Essentially you are doing this correctly. Your casts are reasonable, and you understand the need to perform manual reference counting since you are holding the reference in a field of type Pointer
which does not perform reference counting.
P := ISuperObject(Node.Data);
If P
is assigned the value nil
that means that Node.Data
is equal to nil
. There's nothing more to say. Presumably there is some rather mundane reason for Data
being nil
, but it's nothing to do with the way you are casting.
Looking at your code, I would criticise it for mixing all the different concerns up together. You will find this task much easier if you can maintain a degree of isolation between the various different aspects.
One way to make life much simpler is to avoid using the untyped pointer Data
. Instead use a custom node type that can perform proper reference counting:
type
TMyTreeNode = class(TTreeNode)
private
FIntf: IInterface;
property
Intf: IInterface read FIntf write FIntf;
end;
You'll need to handle the OnCreateNodeClass
event of the tree view to get the control to create your node class.
procedure TForm1.TreeView1CreateNodeClass(Sender: TCustomTreeView;
var NodeClass: TTreeNodeClass);
begin
NodeClass := TMyTreeNode;
end;
Now whenever the tree view control creates a node instance it creates one of type TMyTreeNode
. Which happens to have a field to contain your interface. I've typed it as IInterface
here, but you'd use the more specific interface that fits your needs. And of course you can add whatever capability you please to your custom node type.
The mild bind to this is that you need to cast node references from TTreeNode
(as returned by the underlying tree view control) to TMyTreeNode
in order to gain access to the interface property. However, this bind is well worth it in my view because you can rely on the compiler to managed lifetime correctly, and so forget all about that aspect of the code. This will allow you to concentrate on your program rather than tedious boilerplate. Continuing down the path you are currently on looks like a recipe for memory leaks and access violations. Get the compiler to manage things and you can be sure to avoid any such pitfalls.

════════

EXERCISE SET:
(a) In the answer about tree view nodes, explain why the current approach requires manual reference counting.
(b) In the answer about tree view nodes, rewrite the stretch from "Essentially you are" through "perform reference counting.", substituting "type conversions" for "casts".

════════

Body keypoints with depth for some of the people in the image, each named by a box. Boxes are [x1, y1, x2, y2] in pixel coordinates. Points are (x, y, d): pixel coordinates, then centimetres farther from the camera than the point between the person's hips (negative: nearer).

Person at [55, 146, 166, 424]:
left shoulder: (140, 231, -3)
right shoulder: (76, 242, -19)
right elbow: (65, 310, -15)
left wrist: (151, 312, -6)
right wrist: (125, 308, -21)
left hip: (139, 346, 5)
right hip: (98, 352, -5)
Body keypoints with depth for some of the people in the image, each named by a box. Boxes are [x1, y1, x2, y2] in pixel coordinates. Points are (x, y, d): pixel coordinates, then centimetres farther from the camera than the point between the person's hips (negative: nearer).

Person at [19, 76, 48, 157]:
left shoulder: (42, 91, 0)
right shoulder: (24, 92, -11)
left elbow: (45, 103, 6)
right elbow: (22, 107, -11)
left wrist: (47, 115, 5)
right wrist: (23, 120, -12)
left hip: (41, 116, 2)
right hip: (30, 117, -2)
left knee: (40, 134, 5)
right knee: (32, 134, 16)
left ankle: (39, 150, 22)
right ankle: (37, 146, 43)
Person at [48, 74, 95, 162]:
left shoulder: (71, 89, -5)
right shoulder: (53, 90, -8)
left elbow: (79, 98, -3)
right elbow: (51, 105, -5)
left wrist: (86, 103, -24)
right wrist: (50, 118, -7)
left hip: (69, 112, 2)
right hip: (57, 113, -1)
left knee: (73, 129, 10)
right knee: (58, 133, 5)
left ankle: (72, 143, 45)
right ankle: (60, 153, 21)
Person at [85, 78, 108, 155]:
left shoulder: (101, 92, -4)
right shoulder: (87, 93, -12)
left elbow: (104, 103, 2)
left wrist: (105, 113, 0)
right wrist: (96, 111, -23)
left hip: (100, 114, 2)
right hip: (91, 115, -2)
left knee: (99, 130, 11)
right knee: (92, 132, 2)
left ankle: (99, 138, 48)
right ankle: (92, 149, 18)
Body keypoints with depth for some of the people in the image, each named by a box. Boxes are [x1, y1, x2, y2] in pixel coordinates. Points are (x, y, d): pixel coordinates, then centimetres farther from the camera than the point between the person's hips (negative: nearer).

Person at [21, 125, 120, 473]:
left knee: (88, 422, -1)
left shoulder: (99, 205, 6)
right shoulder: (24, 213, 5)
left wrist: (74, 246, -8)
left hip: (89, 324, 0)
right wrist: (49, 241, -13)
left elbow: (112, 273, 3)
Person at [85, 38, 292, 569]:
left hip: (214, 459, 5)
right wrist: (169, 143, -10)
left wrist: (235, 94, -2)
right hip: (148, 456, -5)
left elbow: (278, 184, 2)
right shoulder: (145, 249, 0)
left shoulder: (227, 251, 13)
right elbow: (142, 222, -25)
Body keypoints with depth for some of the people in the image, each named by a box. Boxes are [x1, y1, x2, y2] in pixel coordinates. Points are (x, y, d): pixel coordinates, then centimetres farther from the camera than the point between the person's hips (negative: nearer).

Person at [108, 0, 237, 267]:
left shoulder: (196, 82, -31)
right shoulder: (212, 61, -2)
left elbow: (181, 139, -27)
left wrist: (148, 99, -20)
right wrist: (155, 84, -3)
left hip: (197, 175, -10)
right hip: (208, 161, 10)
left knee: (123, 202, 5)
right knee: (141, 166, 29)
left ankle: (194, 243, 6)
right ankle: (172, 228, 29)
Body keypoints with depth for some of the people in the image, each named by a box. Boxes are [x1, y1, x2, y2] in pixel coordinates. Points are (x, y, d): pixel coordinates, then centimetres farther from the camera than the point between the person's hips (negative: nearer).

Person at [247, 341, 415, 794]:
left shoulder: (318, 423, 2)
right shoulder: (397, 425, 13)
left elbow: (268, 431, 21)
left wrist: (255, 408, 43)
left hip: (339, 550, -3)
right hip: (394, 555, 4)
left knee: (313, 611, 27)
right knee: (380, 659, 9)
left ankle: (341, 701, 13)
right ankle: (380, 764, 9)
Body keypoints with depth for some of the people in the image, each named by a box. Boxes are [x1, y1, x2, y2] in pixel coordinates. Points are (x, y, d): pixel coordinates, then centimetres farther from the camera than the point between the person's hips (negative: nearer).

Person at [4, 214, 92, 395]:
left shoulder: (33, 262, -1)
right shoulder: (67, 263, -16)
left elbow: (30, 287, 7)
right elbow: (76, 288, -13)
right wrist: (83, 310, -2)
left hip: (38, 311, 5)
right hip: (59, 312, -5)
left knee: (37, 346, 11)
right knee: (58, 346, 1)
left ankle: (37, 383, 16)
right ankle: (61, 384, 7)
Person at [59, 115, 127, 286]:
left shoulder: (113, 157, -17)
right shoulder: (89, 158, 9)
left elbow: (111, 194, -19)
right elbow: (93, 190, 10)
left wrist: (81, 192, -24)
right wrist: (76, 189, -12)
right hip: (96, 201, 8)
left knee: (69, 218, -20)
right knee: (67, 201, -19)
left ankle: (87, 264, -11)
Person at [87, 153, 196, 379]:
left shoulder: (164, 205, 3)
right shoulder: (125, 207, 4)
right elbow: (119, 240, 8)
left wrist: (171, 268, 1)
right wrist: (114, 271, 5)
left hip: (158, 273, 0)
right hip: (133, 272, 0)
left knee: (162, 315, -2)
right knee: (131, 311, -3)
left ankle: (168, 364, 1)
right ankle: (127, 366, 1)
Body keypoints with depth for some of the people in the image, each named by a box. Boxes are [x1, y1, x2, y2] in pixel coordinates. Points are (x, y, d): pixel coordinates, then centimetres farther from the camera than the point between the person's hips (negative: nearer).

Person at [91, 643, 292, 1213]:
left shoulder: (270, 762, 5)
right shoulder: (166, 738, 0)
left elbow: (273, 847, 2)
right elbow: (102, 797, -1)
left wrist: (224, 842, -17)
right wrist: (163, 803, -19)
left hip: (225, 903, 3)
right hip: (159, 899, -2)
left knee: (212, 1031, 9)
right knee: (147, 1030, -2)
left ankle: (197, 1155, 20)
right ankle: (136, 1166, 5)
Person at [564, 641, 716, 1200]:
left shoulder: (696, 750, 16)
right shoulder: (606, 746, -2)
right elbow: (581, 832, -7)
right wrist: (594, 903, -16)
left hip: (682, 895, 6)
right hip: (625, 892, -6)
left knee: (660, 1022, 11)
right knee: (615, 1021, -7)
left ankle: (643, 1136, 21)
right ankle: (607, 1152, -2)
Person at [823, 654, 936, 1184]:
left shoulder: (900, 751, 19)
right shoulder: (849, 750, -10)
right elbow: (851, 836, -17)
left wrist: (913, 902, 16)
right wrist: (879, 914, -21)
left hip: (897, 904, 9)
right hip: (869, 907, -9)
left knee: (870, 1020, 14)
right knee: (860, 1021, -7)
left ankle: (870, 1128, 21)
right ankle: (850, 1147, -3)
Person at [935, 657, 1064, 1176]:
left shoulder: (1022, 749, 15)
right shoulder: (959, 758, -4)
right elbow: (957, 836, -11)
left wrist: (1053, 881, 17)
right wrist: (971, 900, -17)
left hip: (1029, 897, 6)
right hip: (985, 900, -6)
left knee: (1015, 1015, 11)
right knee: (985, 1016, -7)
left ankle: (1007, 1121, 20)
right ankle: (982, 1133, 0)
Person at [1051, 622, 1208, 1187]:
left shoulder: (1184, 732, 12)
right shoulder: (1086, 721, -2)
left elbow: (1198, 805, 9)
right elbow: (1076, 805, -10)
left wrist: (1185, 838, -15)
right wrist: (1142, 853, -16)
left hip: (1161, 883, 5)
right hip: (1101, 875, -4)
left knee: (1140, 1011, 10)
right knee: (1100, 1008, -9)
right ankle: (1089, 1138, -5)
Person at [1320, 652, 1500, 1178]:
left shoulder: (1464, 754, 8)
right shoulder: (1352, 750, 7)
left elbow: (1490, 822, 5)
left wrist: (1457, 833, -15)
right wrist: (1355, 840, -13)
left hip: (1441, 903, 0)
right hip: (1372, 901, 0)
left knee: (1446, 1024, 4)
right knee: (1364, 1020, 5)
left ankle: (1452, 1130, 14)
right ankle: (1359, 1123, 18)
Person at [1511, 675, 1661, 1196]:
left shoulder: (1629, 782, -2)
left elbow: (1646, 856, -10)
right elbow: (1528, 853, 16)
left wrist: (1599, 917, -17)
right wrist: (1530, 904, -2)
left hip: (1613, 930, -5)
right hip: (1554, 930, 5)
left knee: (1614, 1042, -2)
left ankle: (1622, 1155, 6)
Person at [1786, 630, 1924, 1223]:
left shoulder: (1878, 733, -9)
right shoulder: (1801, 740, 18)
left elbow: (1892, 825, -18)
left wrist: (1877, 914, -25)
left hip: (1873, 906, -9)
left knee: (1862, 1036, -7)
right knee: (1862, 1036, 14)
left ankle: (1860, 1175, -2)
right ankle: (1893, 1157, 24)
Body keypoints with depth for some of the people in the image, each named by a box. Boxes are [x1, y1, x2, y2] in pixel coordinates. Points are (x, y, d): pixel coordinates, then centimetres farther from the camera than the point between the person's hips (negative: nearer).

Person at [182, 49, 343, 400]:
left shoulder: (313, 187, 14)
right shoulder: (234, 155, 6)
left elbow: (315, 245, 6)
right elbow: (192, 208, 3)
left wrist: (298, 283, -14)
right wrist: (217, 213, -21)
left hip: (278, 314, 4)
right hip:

════════

EXPECTED OUTPUTS:
(a) Manual reference counting is needed because the reference is held in a field of type Pointer, and that type does not perform reference counting.

(b)
Essentially you are doing this correctly. Your type conversions are reasonable, and you understand the need to perform manual reference counting since you are holding the reference in a field of type Pointer
which does not perform reference counting.